Christine Lagarde: une ascension météorique assombrie par les affaires
Première femme à diriger le FMI, Christine Lagarde a connu une ascension météorique jusqu’au gotha des leaders mondiaux en se forgeant l’image d’une dirigeante insondable à l’épaisse carapace.
Son nom a même été récemment avancé pour prendre la présidence de la Commission européenne, voire pour concourir à l’Elysée en 2017. Mais son CV immaculé risque désormais d’être terni par sa mise en examen pour "négligence" dans l’affaire de l’arbitrage Tapie-Crédit Lyonnais, qui remonte à l’époque où elle était en France ministre de l’Economie.
"C’est une péripétie dont elle se serait bien passée (…) mais c’est une battante", confie un membre de son entourage.
Ce ne sera pas son premier défi. Propulsée en juillet 2011 à la tête du Fonds monétaire international par Nicolas Sarkozy, l’ex-ministre âgée de 58 ans s’est efforcée de redorer le blason d’une institution traumatisée par la démission de Dominique Strauss-Kahn sur fond de scandale sexuel.
Offrant au FMI le visage plus consensuel d’une femme végétarienne à l’allure sportive et à la chevelure argentée, elle a également soigné son aura internationale en professant, dans un anglais parfait, la bonne parole de l’institution aux quatre coins du globe (Chine, Egypte, Côte d’Ivoire…) tout en gardant un oeil sur la crise de la zone euro.
Franc-parler
Les États-Unis occupent une place à part dans sa carrière. C’est là qu’elle part étudier pendant un an et c’est également outre-Atlantique, des années plus tard, qu’elle prendra la présidence du cabinet d’avocats Baker & McKenzie avant d’être remarquée par la droite française.
Débauchée en 2005, elle deviendra en 2007 la première femme à diriger le ministère de l’Économie en France où elle signera un record de longévité en y restant jusqu’en 2011.
Son adaptation n’a pas été sans heurts.
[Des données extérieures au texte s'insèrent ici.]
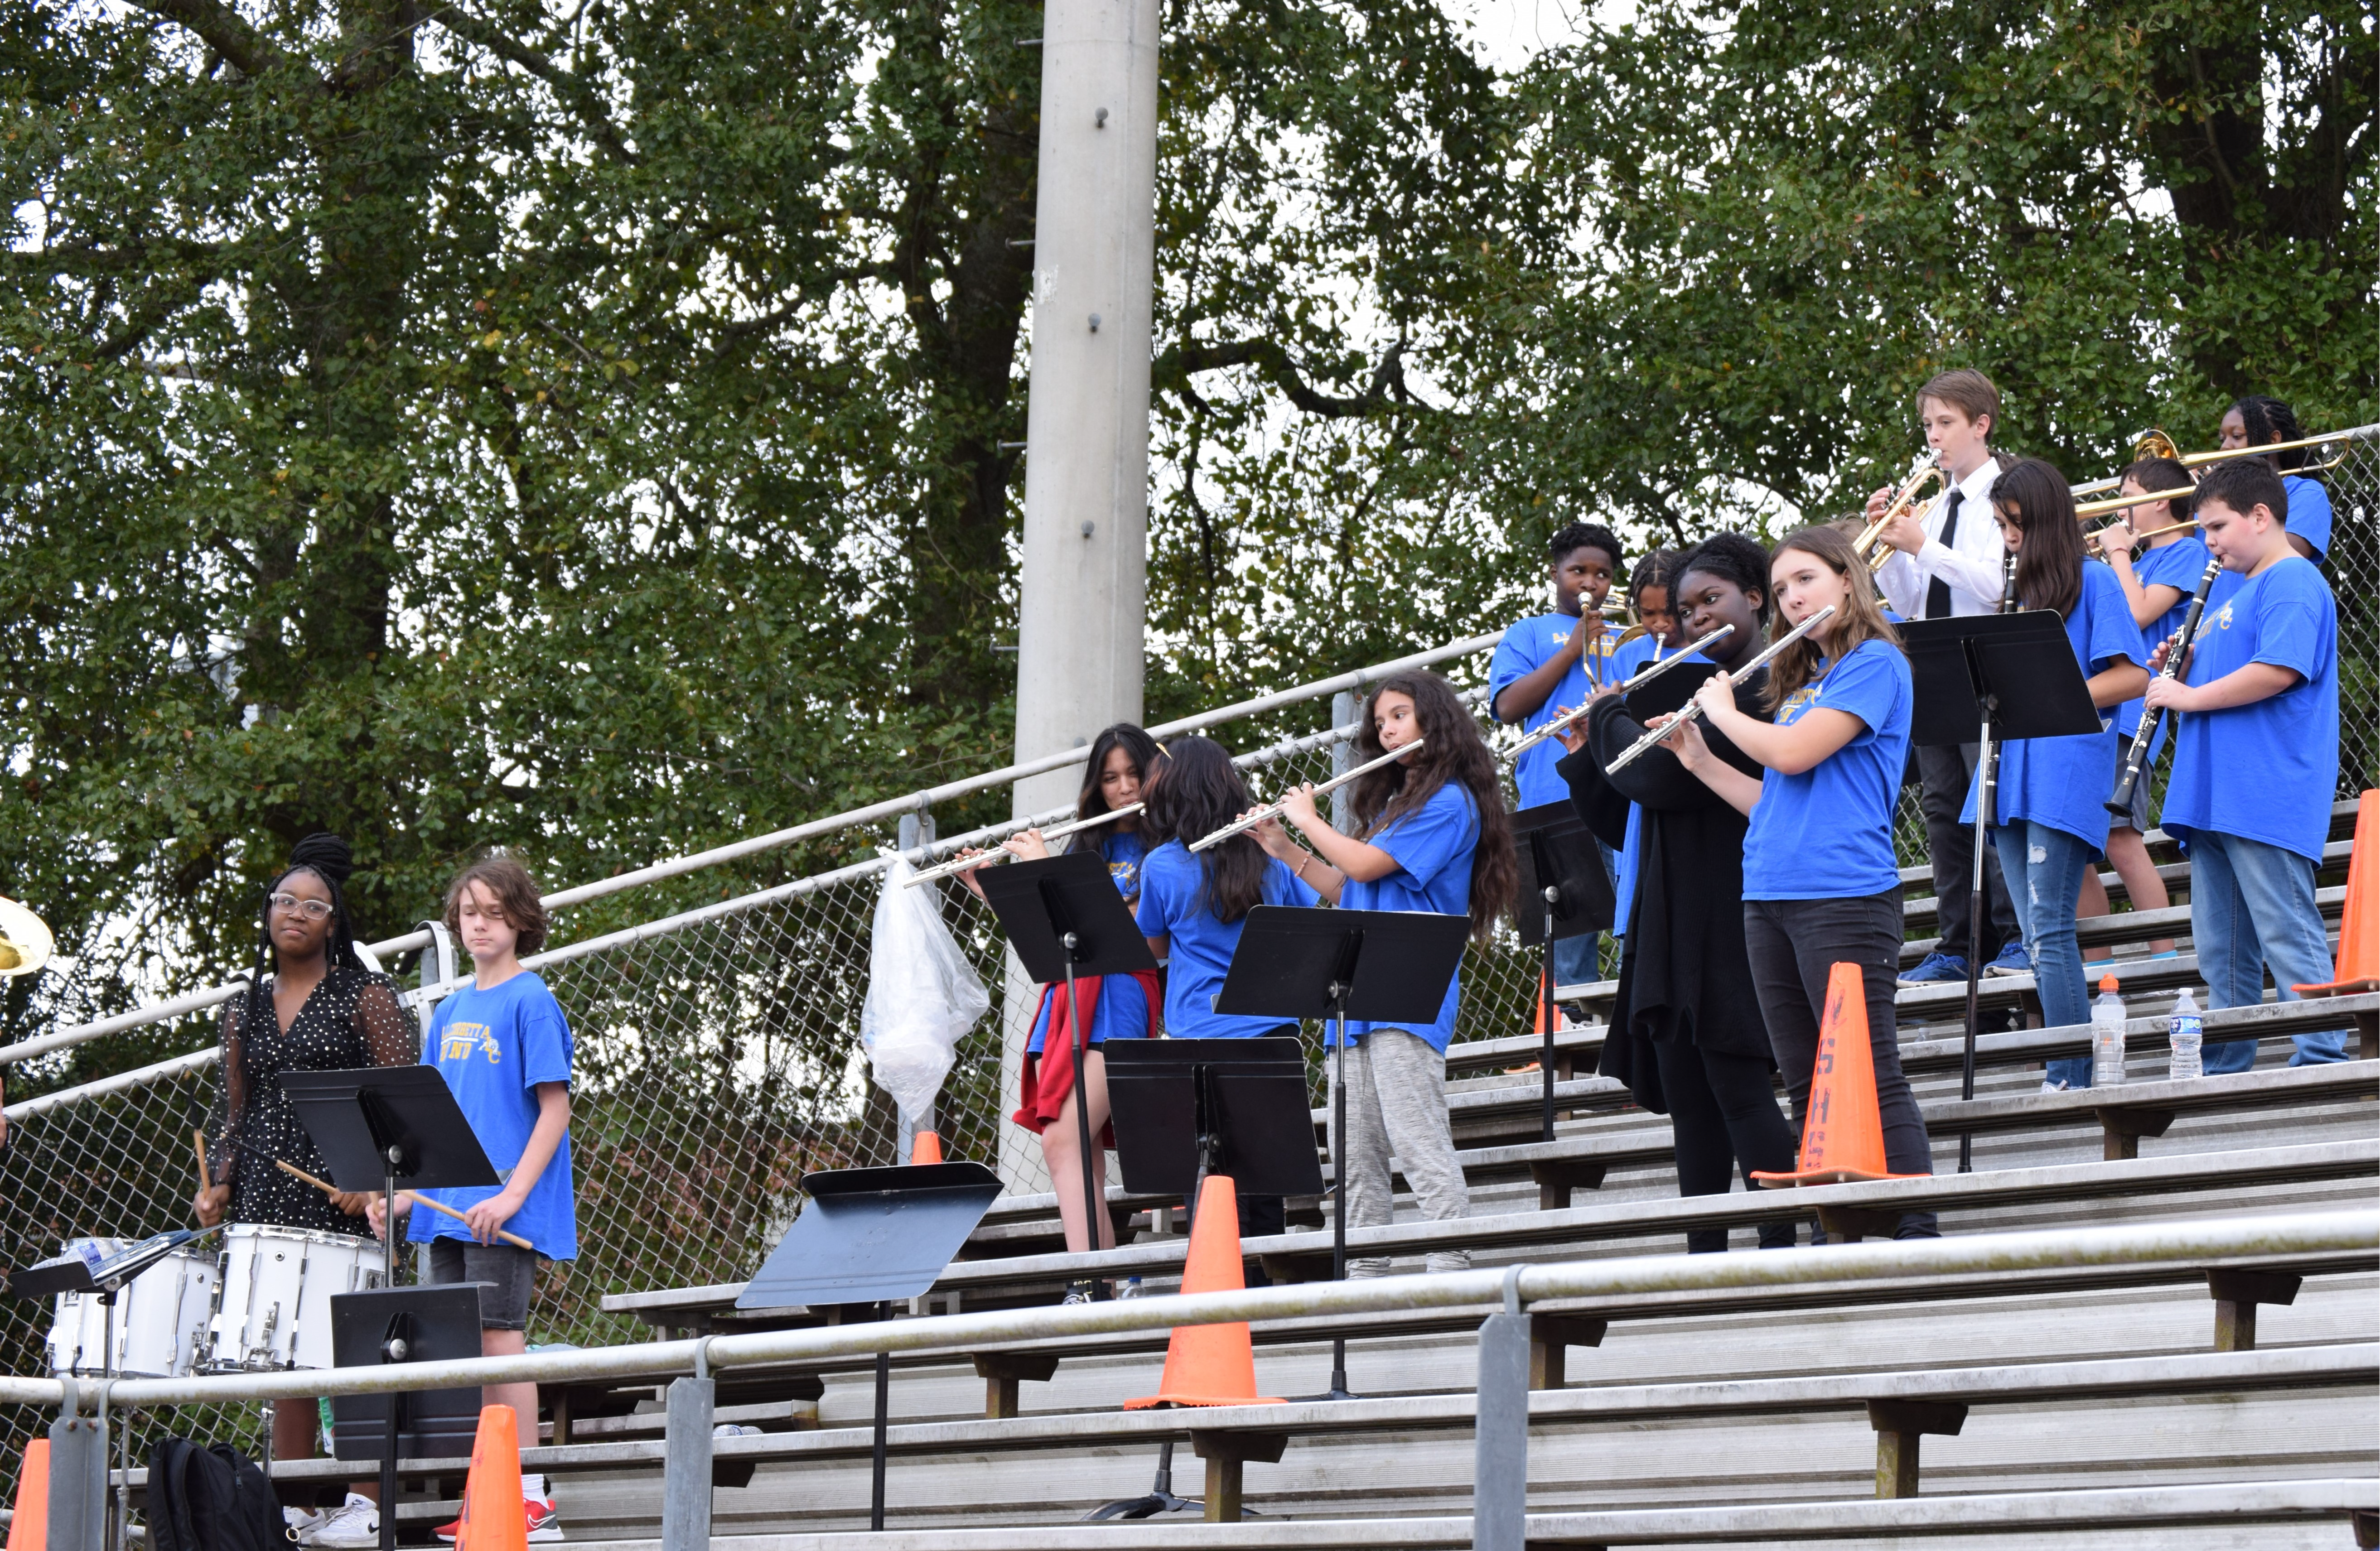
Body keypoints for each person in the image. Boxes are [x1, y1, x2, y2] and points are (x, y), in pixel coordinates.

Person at [1657, 525, 1939, 1238]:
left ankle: (1917, 1227)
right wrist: (1697, 758)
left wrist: (1720, 711)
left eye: (1804, 580)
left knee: (1870, 1069)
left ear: (1847, 579)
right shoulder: (1804, 683)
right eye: (1782, 589)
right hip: (1770, 896)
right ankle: (1836, 1225)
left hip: (1843, 893)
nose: (1792, 598)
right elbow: (1772, 798)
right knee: (1806, 1080)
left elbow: (1792, 753)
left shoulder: (1876, 663)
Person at [1563, 533, 1797, 1252]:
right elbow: (1630, 811)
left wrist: (1607, 715)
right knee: (1689, 1103)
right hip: (1669, 913)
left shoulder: (1762, 687)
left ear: (1754, 600)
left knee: (1739, 1089)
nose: (1695, 619)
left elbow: (1659, 781)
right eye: (1688, 608)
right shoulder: (1692, 688)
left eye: (1710, 602)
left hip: (1729, 910)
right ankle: (1704, 1263)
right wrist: (1584, 759)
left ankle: (1783, 1252)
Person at [1252, 670, 1517, 1274]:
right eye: (1380, 722)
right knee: (1354, 1152)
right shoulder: (1398, 806)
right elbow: (1347, 886)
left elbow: (1367, 867)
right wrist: (1286, 848)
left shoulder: (1452, 801)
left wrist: (1307, 819)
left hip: (1407, 981)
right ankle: (1363, 1275)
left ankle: (1451, 1266)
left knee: (1415, 1137)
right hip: (1355, 986)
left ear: (1434, 718)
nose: (1388, 729)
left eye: (1399, 715)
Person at [194, 833, 415, 1550]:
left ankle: (364, 1499)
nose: (295, 914)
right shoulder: (243, 1008)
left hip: (343, 1195)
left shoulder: (366, 995)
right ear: (267, 913)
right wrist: (219, 1186)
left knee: (351, 1351)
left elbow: (403, 1102)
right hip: (265, 1192)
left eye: (312, 906)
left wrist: (374, 1178)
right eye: (284, 901)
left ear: (334, 921)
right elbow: (238, 1113)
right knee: (279, 1351)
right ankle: (291, 1505)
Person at [371, 857, 573, 1545]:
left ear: (520, 919)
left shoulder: (531, 998)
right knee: (455, 1350)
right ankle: (486, 1491)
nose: (478, 925)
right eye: (467, 913)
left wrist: (514, 1193)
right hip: (447, 1209)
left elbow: (555, 1108)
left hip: (503, 1209)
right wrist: (404, 1199)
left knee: (499, 1340)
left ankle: (530, 1496)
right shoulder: (450, 1010)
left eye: (492, 912)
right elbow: (438, 1121)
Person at [2148, 458, 2347, 1071]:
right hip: (2216, 792)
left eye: (2216, 527)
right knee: (2220, 945)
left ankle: (2321, 1054)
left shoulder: (2290, 579)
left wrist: (2186, 695)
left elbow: (2277, 672)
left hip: (2264, 790)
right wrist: (2181, 668)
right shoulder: (2232, 594)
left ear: (2261, 517)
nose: (2207, 542)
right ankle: (2229, 1060)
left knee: (2284, 928)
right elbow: (2225, 674)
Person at [956, 723, 1165, 1296]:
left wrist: (1046, 863)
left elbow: (1143, 940)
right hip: (1069, 998)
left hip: (1121, 995)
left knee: (1062, 1139)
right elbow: (1053, 937)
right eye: (1110, 778)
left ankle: (1088, 1278)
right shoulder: (1089, 845)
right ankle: (1113, 1278)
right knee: (1079, 1150)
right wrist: (991, 886)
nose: (1124, 788)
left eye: (1133, 774)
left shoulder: (1167, 848)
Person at [1965, 461, 2148, 1088]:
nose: (2007, 537)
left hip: (2063, 772)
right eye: (1999, 525)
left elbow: (2133, 677)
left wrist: (2053, 696)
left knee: (2047, 928)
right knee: (2032, 931)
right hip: (2009, 773)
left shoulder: (2094, 582)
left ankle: (2070, 1071)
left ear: (2043, 520)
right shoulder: (2013, 594)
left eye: (2013, 524)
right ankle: (2066, 1068)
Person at [1868, 369, 2024, 984]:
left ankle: (2013, 936)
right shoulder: (1934, 506)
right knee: (1939, 805)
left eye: (1945, 424)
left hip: (1982, 656)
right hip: (1930, 659)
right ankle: (1959, 941)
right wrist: (1892, 543)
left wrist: (1922, 545)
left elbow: (1993, 586)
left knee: (1988, 801)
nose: (1933, 438)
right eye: (1928, 425)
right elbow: (1909, 601)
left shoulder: (2003, 497)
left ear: (1980, 426)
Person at [1133, 736, 1320, 1247]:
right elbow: (1303, 923)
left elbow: (1152, 946)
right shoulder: (1268, 854)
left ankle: (1217, 1292)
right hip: (1270, 1028)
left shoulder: (1164, 865)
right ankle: (1265, 1290)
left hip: (1199, 1032)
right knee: (1266, 1173)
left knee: (1209, 1167)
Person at [2087, 455, 2226, 962]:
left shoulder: (2184, 553)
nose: (2120, 505)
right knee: (2082, 848)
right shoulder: (2138, 561)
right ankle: (2097, 968)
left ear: (2159, 500)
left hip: (2133, 713)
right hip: (2098, 712)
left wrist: (2119, 556)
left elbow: (2141, 610)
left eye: (2127, 492)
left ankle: (2165, 960)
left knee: (2121, 838)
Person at [1490, 522, 1625, 994]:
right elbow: (1509, 706)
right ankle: (1574, 1042)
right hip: (1555, 797)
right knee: (1569, 938)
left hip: (1625, 794)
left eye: (1603, 573)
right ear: (1554, 573)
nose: (1591, 582)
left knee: (1637, 921)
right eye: (1578, 571)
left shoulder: (1626, 636)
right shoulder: (1528, 632)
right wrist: (1572, 650)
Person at [2219, 396, 2330, 562]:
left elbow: (2281, 560)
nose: (2224, 447)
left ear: (2273, 440)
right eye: (2222, 439)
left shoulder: (2306, 494)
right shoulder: (2214, 497)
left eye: (2237, 436)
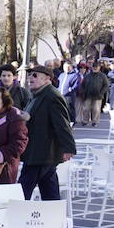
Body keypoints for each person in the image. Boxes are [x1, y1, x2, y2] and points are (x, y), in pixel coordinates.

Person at [18, 66, 77, 200]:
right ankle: (54, 218)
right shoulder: (38, 95)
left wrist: (69, 148)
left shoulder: (51, 96)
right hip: (39, 152)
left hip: (42, 152)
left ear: (47, 79)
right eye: (29, 75)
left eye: (35, 75)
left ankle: (15, 214)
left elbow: (62, 124)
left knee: (22, 191)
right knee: (49, 191)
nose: (30, 78)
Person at [77, 62, 109, 126]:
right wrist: (83, 92)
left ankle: (95, 121)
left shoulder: (103, 76)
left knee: (96, 109)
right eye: (94, 67)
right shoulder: (88, 75)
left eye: (96, 67)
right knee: (86, 108)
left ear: (99, 68)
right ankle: (85, 121)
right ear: (92, 67)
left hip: (98, 96)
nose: (95, 68)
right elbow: (83, 85)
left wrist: (101, 93)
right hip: (88, 95)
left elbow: (106, 85)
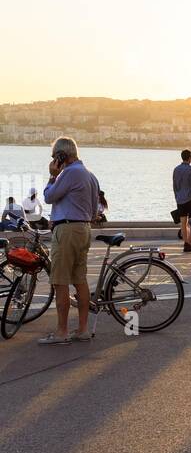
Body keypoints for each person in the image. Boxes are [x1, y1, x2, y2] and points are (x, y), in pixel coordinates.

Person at [38, 136, 100, 345]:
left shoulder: (69, 173)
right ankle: (83, 329)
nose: (54, 161)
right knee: (79, 280)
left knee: (60, 281)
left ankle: (61, 332)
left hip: (67, 231)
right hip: (83, 229)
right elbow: (94, 211)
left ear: (61, 156)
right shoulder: (90, 175)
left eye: (55, 156)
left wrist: (52, 176)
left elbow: (48, 196)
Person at [173, 149, 191, 253]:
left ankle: (186, 243)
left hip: (179, 199)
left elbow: (174, 186)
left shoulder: (176, 169)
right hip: (190, 198)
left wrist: (177, 197)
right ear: (189, 158)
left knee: (183, 222)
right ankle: (188, 243)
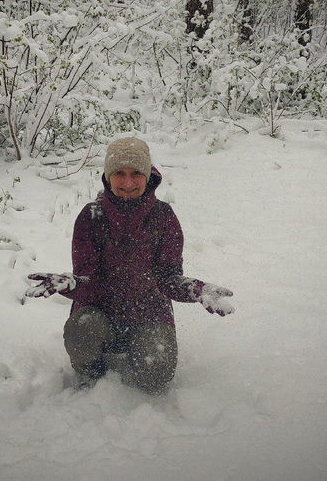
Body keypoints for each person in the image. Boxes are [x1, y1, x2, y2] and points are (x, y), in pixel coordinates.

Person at [25, 137, 234, 393]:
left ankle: (143, 356)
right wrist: (73, 284)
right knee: (81, 331)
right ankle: (93, 376)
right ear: (108, 177)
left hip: (149, 315)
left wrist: (194, 289)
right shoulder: (91, 217)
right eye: (119, 173)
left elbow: (168, 278)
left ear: (148, 176)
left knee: (156, 373)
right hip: (100, 314)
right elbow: (90, 282)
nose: (127, 182)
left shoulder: (163, 216)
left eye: (136, 173)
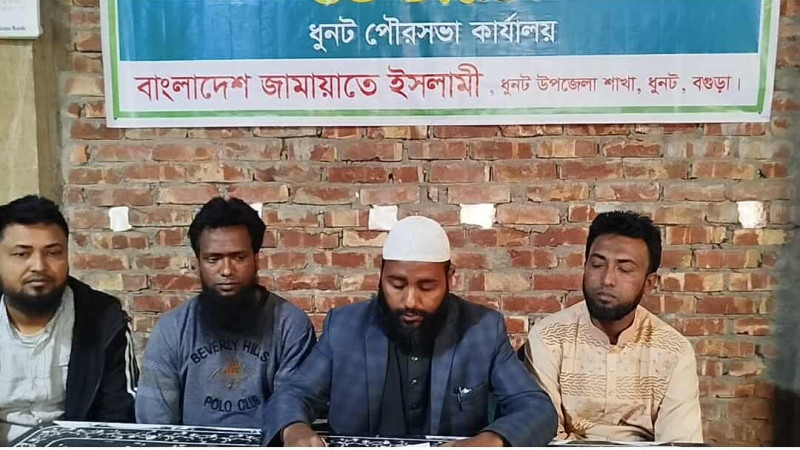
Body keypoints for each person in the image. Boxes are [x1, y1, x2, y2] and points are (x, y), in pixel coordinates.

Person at [268, 216, 557, 447]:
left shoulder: (482, 329)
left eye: (426, 287)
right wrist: (294, 429)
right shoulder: (345, 326)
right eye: (396, 284)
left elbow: (536, 408)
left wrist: (490, 441)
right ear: (381, 276)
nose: (410, 301)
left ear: (450, 278)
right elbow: (294, 393)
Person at [135, 197, 315, 432]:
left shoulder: (290, 326)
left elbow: (291, 412)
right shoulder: (171, 330)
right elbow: (155, 428)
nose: (227, 270)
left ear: (256, 259)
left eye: (239, 257)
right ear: (198, 263)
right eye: (214, 259)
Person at [524, 211, 703, 443]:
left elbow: (680, 443)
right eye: (597, 264)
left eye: (625, 269)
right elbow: (544, 435)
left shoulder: (674, 351)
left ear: (649, 283)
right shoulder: (548, 338)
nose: (607, 279)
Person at [0, 195, 138, 445]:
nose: (39, 266)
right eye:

En 2005, pour sa première entrée dans un gouvernement au portefeuille du Commerce extérieur, elle juge le code du travail français "compliqué" et "lourd".
A la tête de l’Economie deux ans plus tard, en pleine flambée des prix des carburants, elle appelle les Français à "utiliser leur bicyclette", contribuant à forger d’elle l’image d’une femme parfois en décalage avec la réalité.
Son arrivée à la tête du FMI n’aura pas totalement raison de son franc-parler. Elle provoquera ainsi un tollé en appelant au printemps 2012 les Grecs, essorés par les plans d’austérité, à payer tous "leurs impôts".
Mme Lagarde n’a pas non plus hésité à froisser ses anciens partenaires européens, malmenés par la crise de la dette, en appelant à recapitaliser leurs banques "d’urgence" ou en réclamant des solutions "durables" aux problèmes de la dette grecque.
Elle s’est récemment chamaillée avec la Banque centrale européenne (BCE), en répétant qu’il existait un risque de déflation en Europe, alors que la BCE ne partageait pas cette analyse.
Mais même certains pays émergents, pourtant très remontés contre la surreprésentation des Occidentaux au sein du FMI, lui rendent hommage.
Sous sa direction, le FMI n’a par ailleurs pas hésité à se porter au secours de l’Ukraine alors même que le pays reste en proie à une insurrection pro-russe dans l’est du pays.
"Mme Lagarde a été plutôt efficace dans sa conduite du FMI", assure à l’AFP un ancien responsable du Fonds, Desmond Lachman.
Le fond de sa pensée économique reste toutefois difficile à cerner, d’autant qu’elle a dû accompagner le lent et tortueux aggiornamento du FMI sur l’austérité.
Du temps où elle était ministre, ses détracteurs assuraient que la politique économique de la France était bien davantage façonnée à la présidence qu’à son ministère.
Discrète sur sa vie privée, Mme Lagarde s’est toutefois autorisée quelques détours vers les pages "people" des magazines en s’affichant avec son compagnon, Xavier Giocanti, un entrepreneur de Marseille (sud).